PostPosted: Sat Dec 28, 2013 10:27 am
by tipsy
I've read that to reuse spent oak that you just have to plane it back to reveal some new wood.

Would charring it have the same effect?

Re: Reusing spent oak

PostPosted: Sat Dec 28, 2013 11:46 am
by Fed
G'day tipsy,
I use 50x15mm oak, toasted or charred, i reuse it twice before i scrape of the charring and rechar again. The second/ third charring is heavier than the first as i reckon the older the stick gets, the less flavour it has so mostly use the older stick to clean as it goes.
I get a noice flavour by using an old stick with a new stick.

Re: Reusing spent oak

PostPosted: Sun Dec 29, 2013 6:33 am
by Smbjk
Put in the fish smoker. Nice piece of salmon.
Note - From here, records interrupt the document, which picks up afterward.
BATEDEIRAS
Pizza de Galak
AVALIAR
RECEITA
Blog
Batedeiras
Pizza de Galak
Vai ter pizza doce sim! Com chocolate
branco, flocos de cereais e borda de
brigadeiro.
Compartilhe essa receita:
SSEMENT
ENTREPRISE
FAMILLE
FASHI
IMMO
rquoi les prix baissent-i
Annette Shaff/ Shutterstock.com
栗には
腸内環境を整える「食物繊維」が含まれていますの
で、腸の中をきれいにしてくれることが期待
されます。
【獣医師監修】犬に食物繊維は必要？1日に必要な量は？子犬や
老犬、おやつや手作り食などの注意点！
Delicious :handgestures-thumbupleft:

Re: Reusing spent oak

PostPosted: Sun Dec 29, 2013 6:54 am
by bt1
Never found reused sticks to produce the required colour or taste in a given timeframe compared with fresh oak.
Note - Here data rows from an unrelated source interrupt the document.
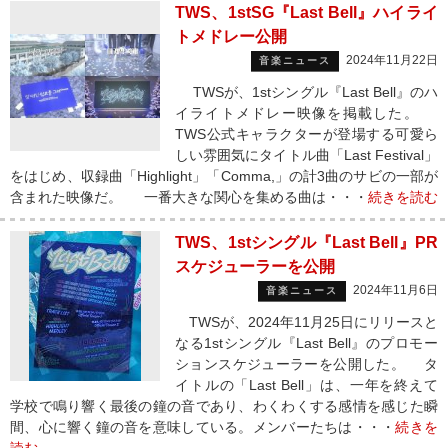
TWS、1stSG『Last Bell』ハイライ
トメドレー公開
2024年11月22日
音楽ニュース
TWSが、1stシングル『Last Bell』のハ
イライトメドレー映像を掲載した。
TWS公式キャラクターが登場する可愛ら
しい雰囲気にタイトル曲「Last Festival」
をはじめ、収録曲「Highlight」「Comma,」の計3曲のサビの一部が
含まれた映像だ。 一番大きな関心を集める曲は・・・
続きを読む
TWS、1stシングル『Last Bell』PR
スケジューラーを公開
2024年11月6日
音楽ニュース
TWSが、2024年11月25日にリリースと
なる1stシングル『Last Bell』のプロモー
ションスケジューラーを公開した。 タ
イトルの「Last Bell」は、一年を終えて
学校で鳴り響く最後の鐘の音であり、わくわくする感情を感じた瞬
間、心に響く鐘の音を意味している。メンバーたちは・・・
続きを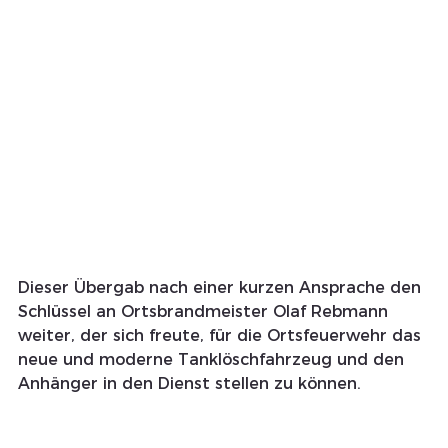
Dieser Übergab nach einer kurzen Ansprache den 
Schlüssel an Ortsbrandmeister Olaf Rebmann 
weiter, der sich freute, für die Ortsfeuerwehr das 
neue und moderne Tanklöschfahrzeug und den 
Anhänger in den Dienst stellen zu können.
It does offer a softer taste/colour but you can get that with reduced oak volume and lower temp toasted oak imho.

Forgetting the commercials under the US bourbon laws for a sec, where only new oak barrels are mandated by law, The remaining whisky makers don't appear to see any advantage in re using barrels and tend to use mainly new oak barrels also.

I reckon the timber is spent, it's done it's job we've leached out the goodies, especially with the much thinner, smaller high surface area stick we tend to use at the craft level.

Tips if you need a supply for a quality American oak or even a French let me know.

bt1

Re: Reusing spent oak

PostPosted: Sun Dec 29, 2013 8:05 am
by bayshine
they work fantastic in the webber as smoker chips for me :handgestures-thumbupleft:

Re: Reusing spent oak

PostPosted: Sun Dec 29, 2013 1:31 pm
by Andy
bt1 wrote:Forgetting the commercials under the US bourbon laws for a sec, where only new oak barrels are mandated by law, The remaining whisky makers don't appear to see any advantage in re using barrels and tend to use mainly new oak barrels also.

Unless ur talking about scotch whisky makers who often use old bourbon barrels.